Food Irradiation Is not as Scary As It Sounds

Many people hear the term, food irradiation, and they immediately think that this must mean the products they eat will turn them into a monster from b-rated horror movies.
March 22, 2013

Many people hear the term, food irradiation, and they immediately think that this must mean the products they eat will turn them into a monster from b-rated horror movies.
After all, the word sounds very similar to radiation, which is dangerous, deadly, and scary. However, this process is actually extremely safe and serves a very good purpose in the manufacturing industry.

What Is Food Irradiation?

When foods are irradiated, they are exposed to ionised energy for a specific amount of time. It can serve a number of different purposes to make foods safer for human consumption. Some of the uses include:

  • Reduce infestation of insects and pests in foods imported from other countries
  • Kill insects and pests on local foods instead of using chemical treatments
  • Kill bacteria in foods before it is placed on shelves
  • Stop sprouting of seeds and herbs

This process takes the place of chemical treatments in more than 50 different countries.

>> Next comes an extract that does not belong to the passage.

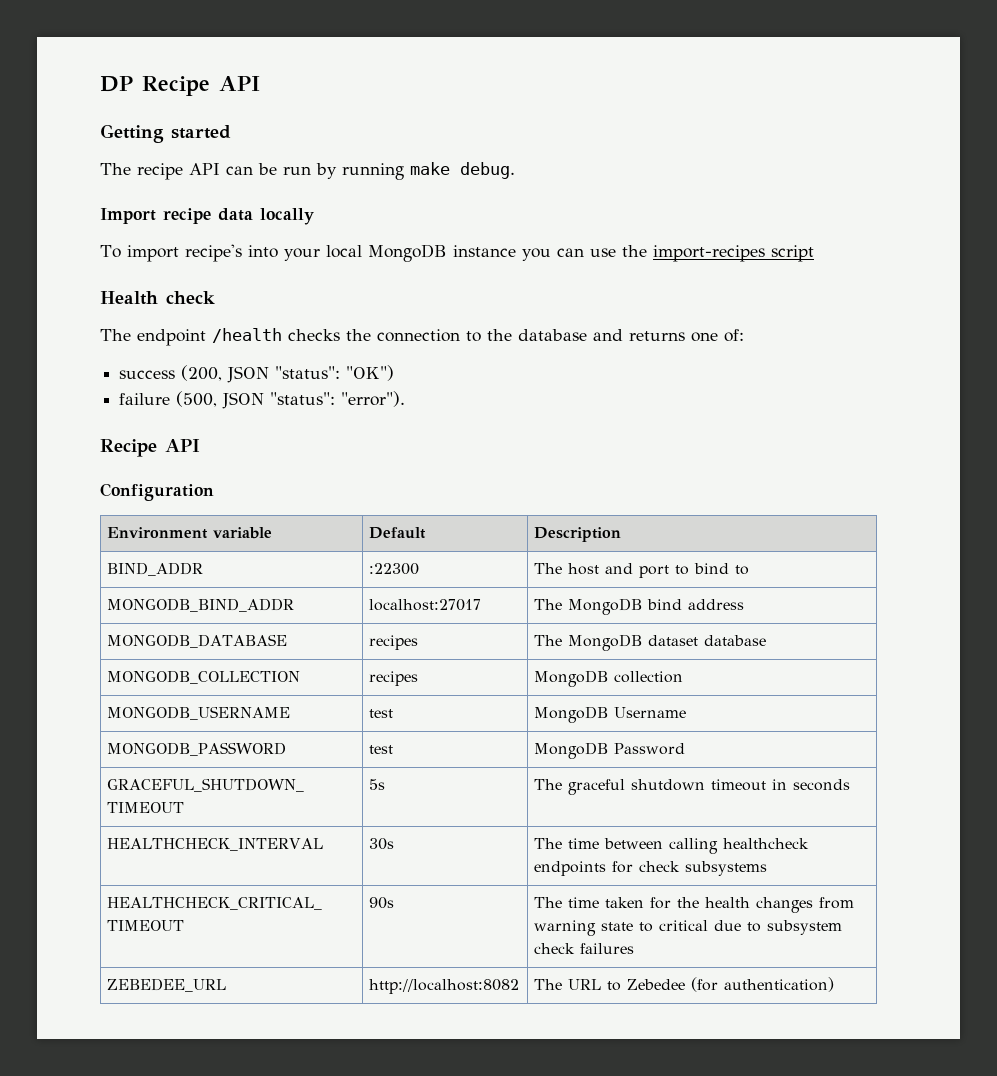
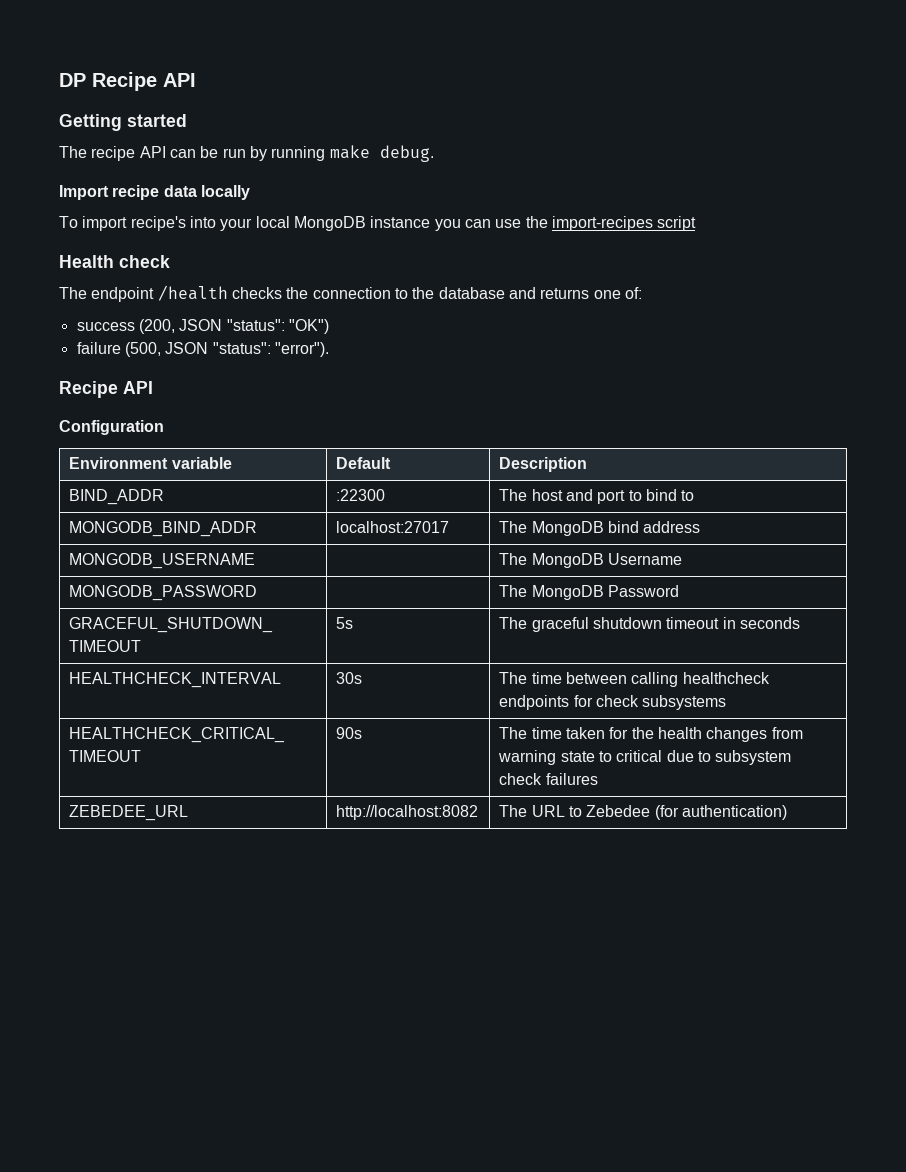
[107,634,288,648] [369,635,419,650] [534,634,767,651] [107,670,301,684] [369,671,419,686] [534,670,684,687] [107,706,291,720] [369,709,394,718] [534,706,609,723] MONGODB_DATABASE | recipes | The MongoDB dataset database // MONGODB_COLLECTION | recipes | MongoDB collection // MONGODB_USERNAME | test | MongoDB -> [69,553,256,569] [499,553,604,568] MONGODB_USERNAME | | The MongoDB
[369,745,394,754] test | -> [499,585,528,597] | The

This way, there is much less danger from pesticides on consumer foods.

Is It Really Safe?

Before irradiation was allowed in food production, several organizations have studied it thoroughly to ensure safety. Groups that have approved the process include:

  • World Health Organization
  • United States Food and Agriculture Organization
  • European Community Scientific Committee for Food
  • The US Food and Drug Administration
  • The United Kingdom House of Lords
  • The Food Standards Committee of Australia and New Zealand

Several steps have been used to protect foods from any danger of radiation. These include:

  • The use of Cobalt 60 for irradiation. This radioactive material is not strong enough to pass its radioactivity to foods.
  • The food is never allowed to physically come in contact with the material.
  • There is no cross contamination between radioactive materials and food products.
  • No foods are allowed on the shelves that could carry radioactive energy.

When Is It Used?

Food irradiation can only be used in certain specific incidents to kill pests or bacteria and to avoid sprouting. It does not give manufacturers a pass to grow or produce dirty or dangerous foods and then irradiate them.

Many people hear food irradiation and immediately become frightened. However, this is actually a very safe method of pest control. In fact, old pest control methods used chemical pesticides, which were infinitely more dangerous to the environment and to consumers. With irradiation in place for certain products, consumers are much safer than they have been in the past.